Com efeito, impor tal condição equivaleria a fazer depender o direito à isenção do cumprimento de obrigações formais, na aceção da jurisprudência citada no n.º 29 do presente acórdão, sem examinar a questão de saber se os requisitos de fundo impostos pelo direito da União foram ou não efetivamente satisfeitos. A simples circunstância de um exportador não ter colocado os bens em causa sob o regime aduaneiro da exportação não implica que essa exportação não tenha efetivamente ocorrido (v., por analogia, Acórdão de 8 de novembro de 2018, Cartrans Spedition, C‐ 495/17, EU:C:2018:887, n.º 50).”
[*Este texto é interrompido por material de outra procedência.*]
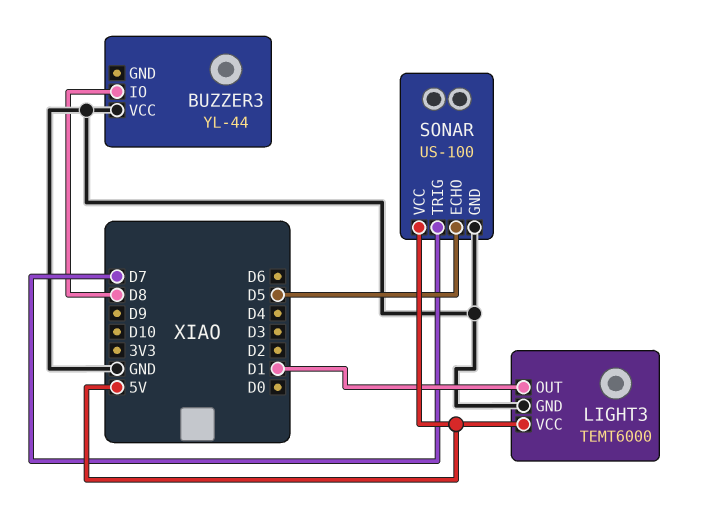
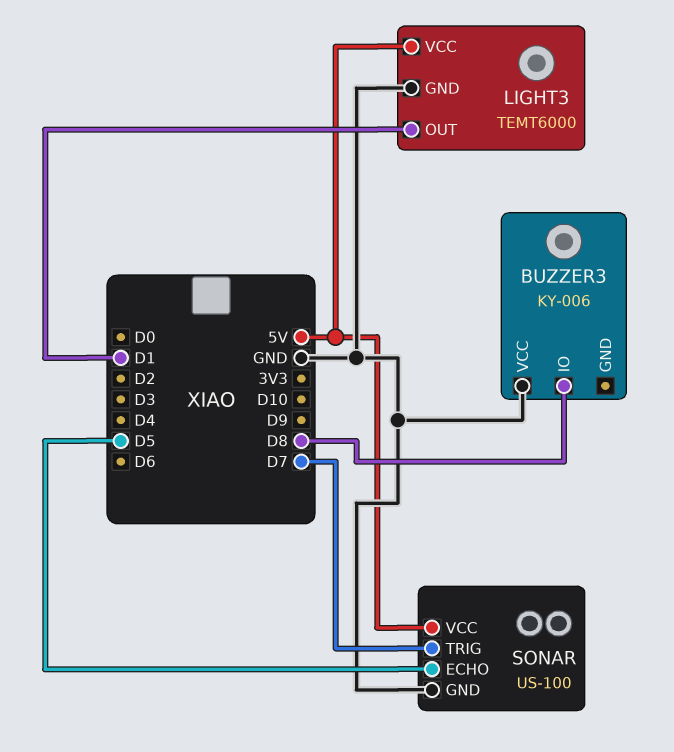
BUZZER3: YL-44 -> KY-006

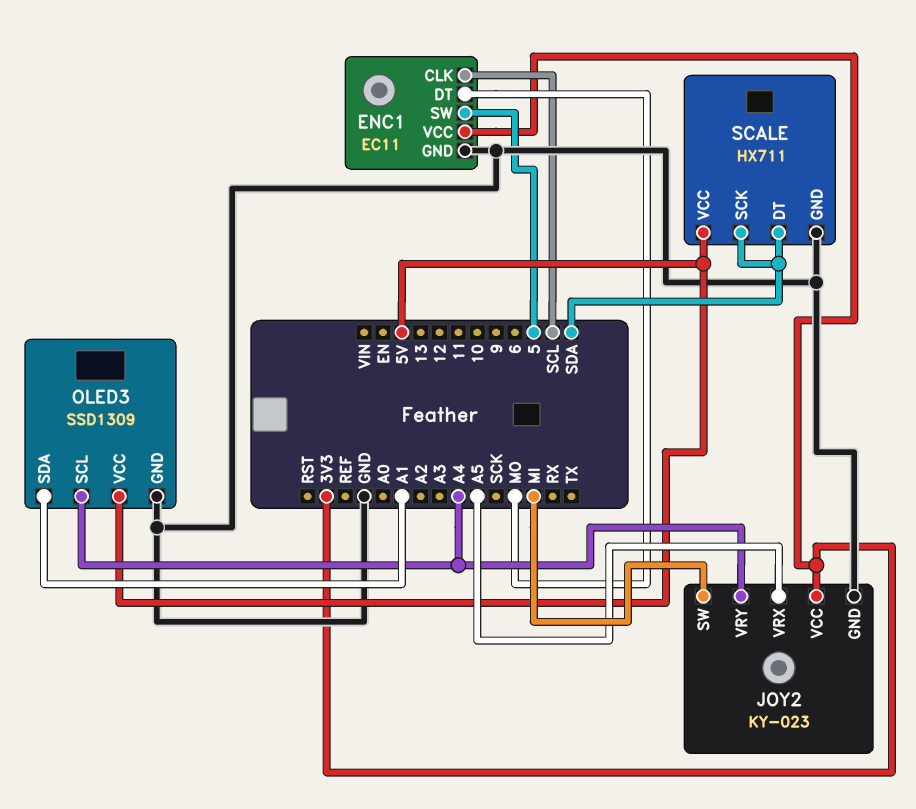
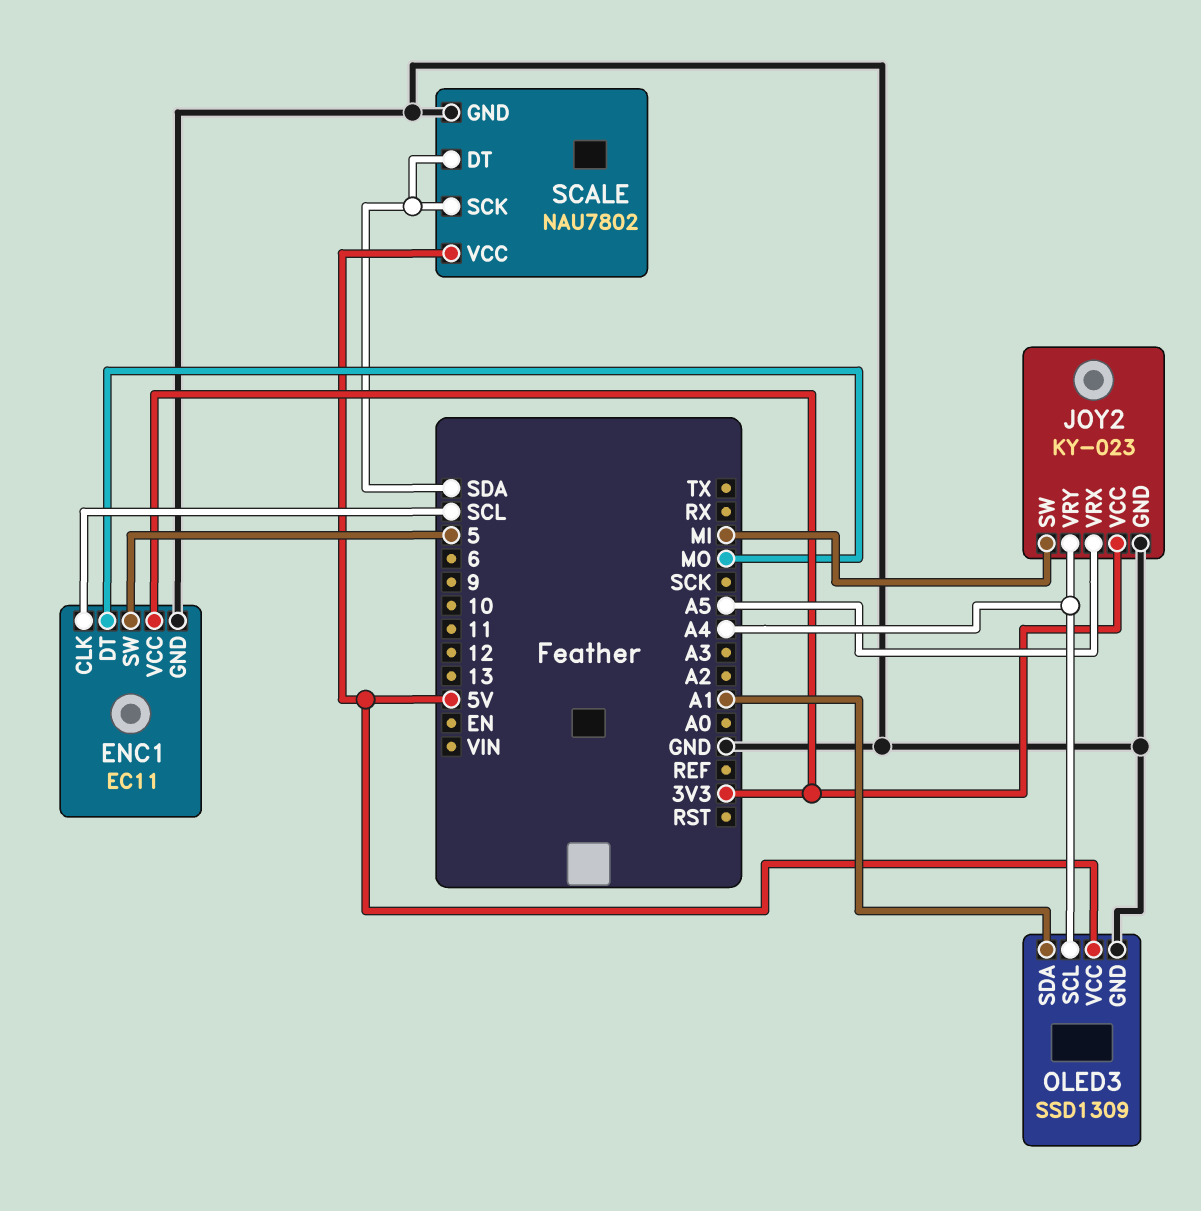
SCALE: HX711 -> NAU7802

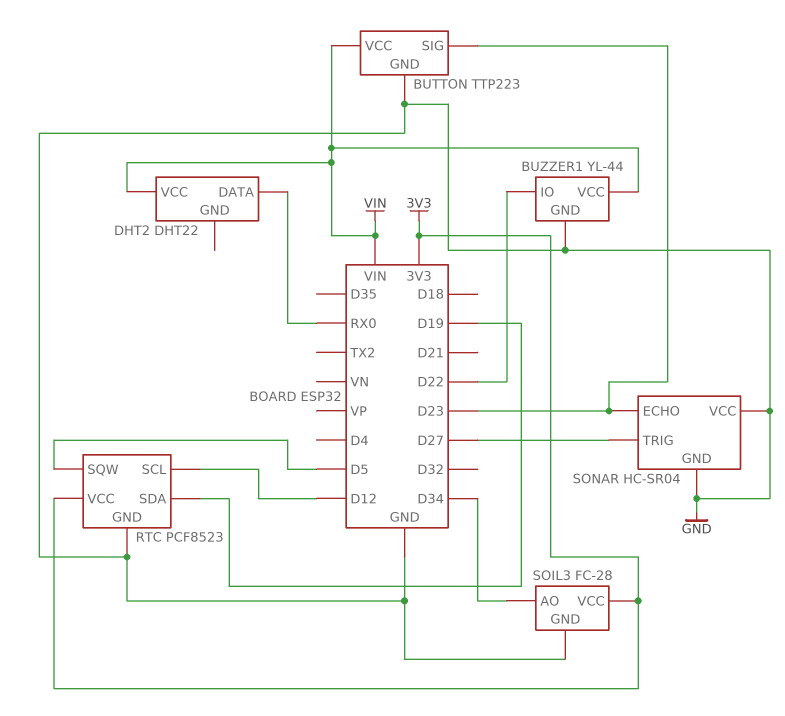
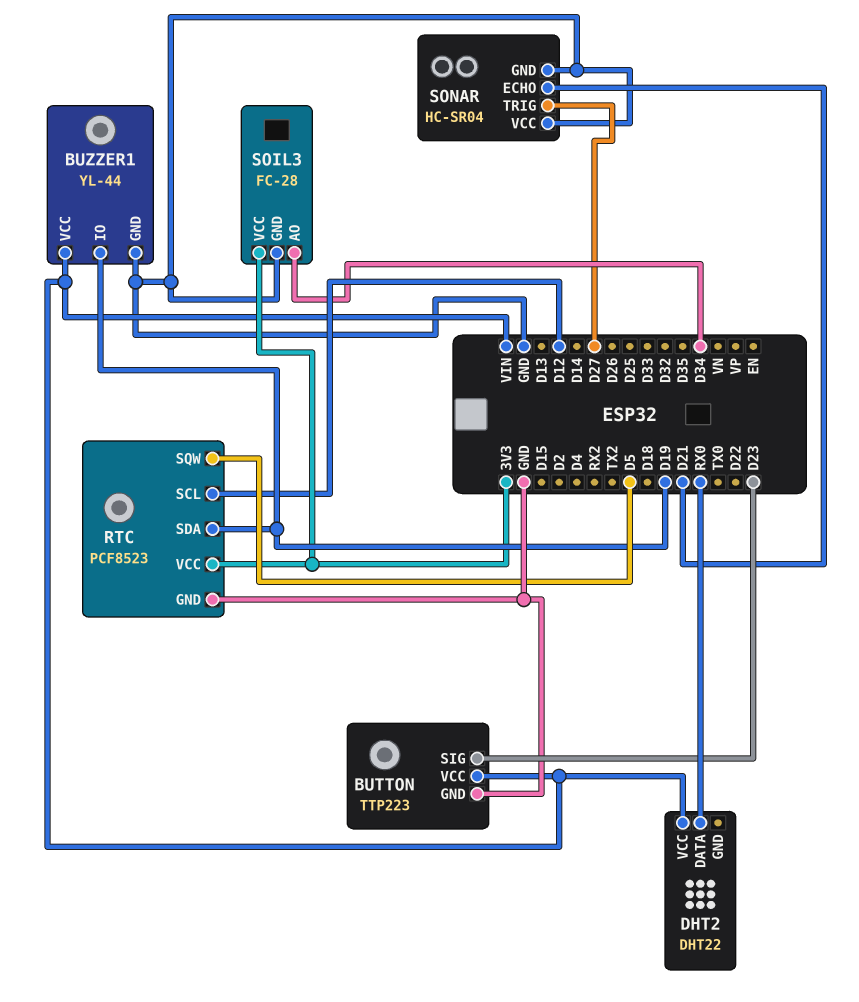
BUZZER1 pin IO: D22 -> D19
SONAR pin ECHO: D23 -> D21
Assim, não bastava à Autoridade Tributária alegar que o documento apresentado não é aquele que a legislação aduaneira impõe que o sujeito passiva tenha para efeitos de exportação, mas teria de alegar e demonstrar que os documentos apresentados não provam materialmente as exportações, o que a Autoridade Tributária não fez.
Ao basear a recusa da isenção no não cumprimento, por parte da Requerente, de uma obrigação formal, que é a apresentação do documento de “certificação de saída” emitido pela estância aduaneira competente, nos termos da legislação aduaneira em vigor, a Autoridade Tributária impôs àquela uma condição não conforme com o artigo 29º, nº 8 do CIVA, ferindo os atos tributários de ilegalidade por erro sobre os pressupostos de direito.
5. DECISÃO
Assim, nos termos anteriormente expostos, decide-se:
A. Julgar procedente o pedido de pronúncia arbitral;
B. Anular o ato de liquidação adicional de IVA com o número 2020..., consubstanciada no documento de liquidação adicional número ..., documento de demonstração de liquidação de IVA com o número 2020... e documento de acerto de contas número 2020..., bem como o ato de liquidação dos respetivos juros compensatórios, consubstanciado no documento de demonstração de liquidação com o número 2020... e documento de demonstração de acerto de contas número 2020...;
C. Condenar a Autoridade Tributária no pagamento de juros indemnizatórios, contados desde a data do pagamento do imposto até efetivo e integral pagamento.
6. Valor do processo
Nos termos do artigo 97.º-A no 1, al. a) do CPPT do Código de Procedimento e de Processo Tributário, aplicável por força das alíneas a) e b) do n.º 1 do artigo 29.º do RJAT e do n.º 3 do artigo 3.º do Regulamento de Custas nos Processos de Arbitragem Tributária, fixa-se o valor do processo em € 39.641,42.
7. Custas
Fixa-se o valor da taxa de arbitragem em € 1 836.00, nos termos da Tabela I do Regulamento das Custas dos Processos de Arbitragem Tributária, a pagar pela Autoridade Tributária. Notifique-se.